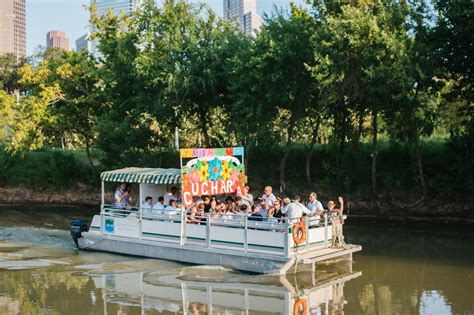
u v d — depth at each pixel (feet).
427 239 70.03
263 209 53.67
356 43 79.71
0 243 67.82
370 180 99.66
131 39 111.55
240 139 101.14
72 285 47.26
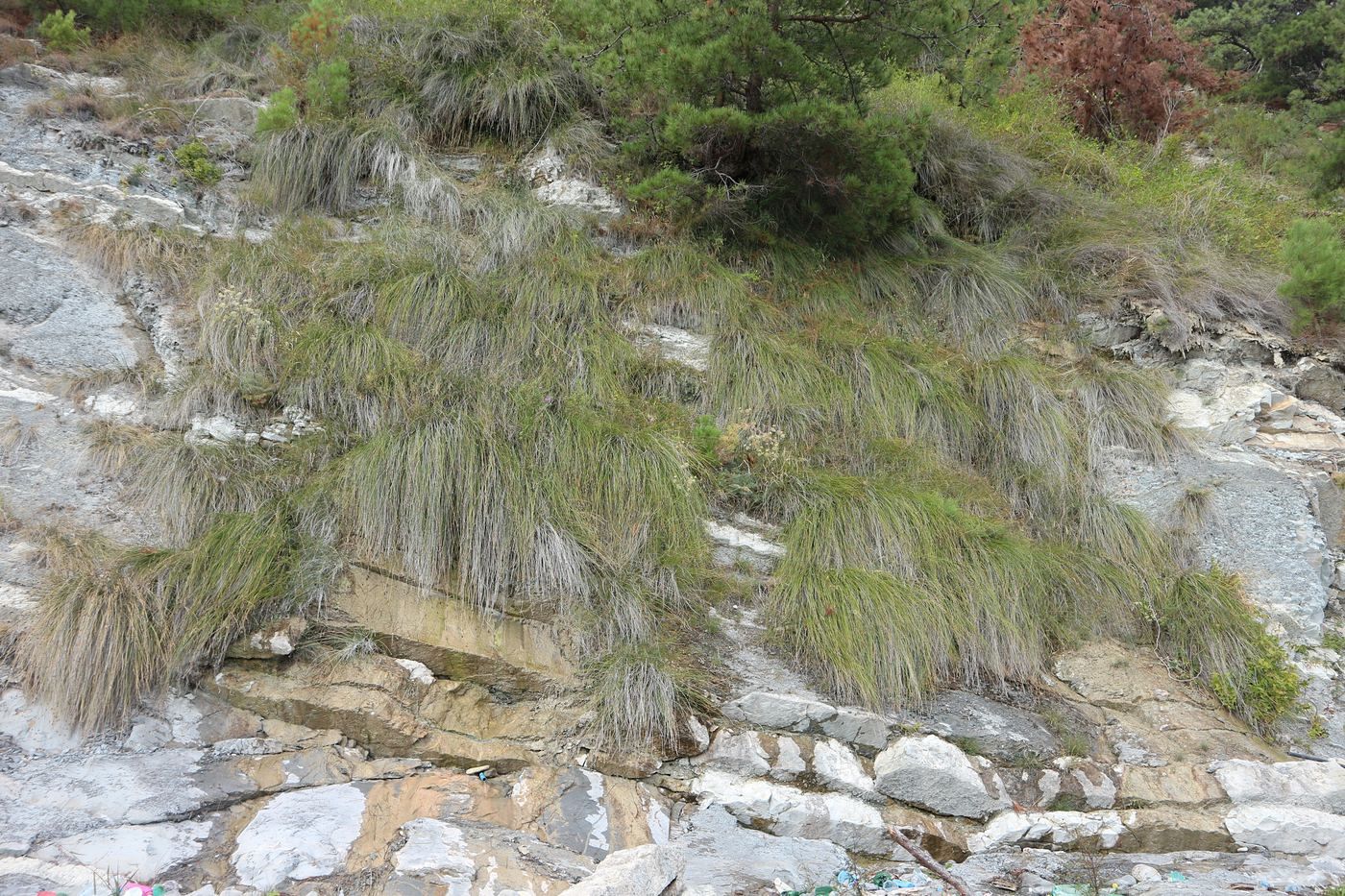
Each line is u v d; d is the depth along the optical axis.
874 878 3.89
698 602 4.75
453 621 4.33
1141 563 5.61
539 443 4.98
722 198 6.56
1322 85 12.23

= = = =

PROBLEM TO SOLVE
Copy all lines from the material above that hold the word "depth".

REPLY TO THE TASK
u v d — depth at each pixel (feet).
Each line is u v d; d is the depth along the optical axis.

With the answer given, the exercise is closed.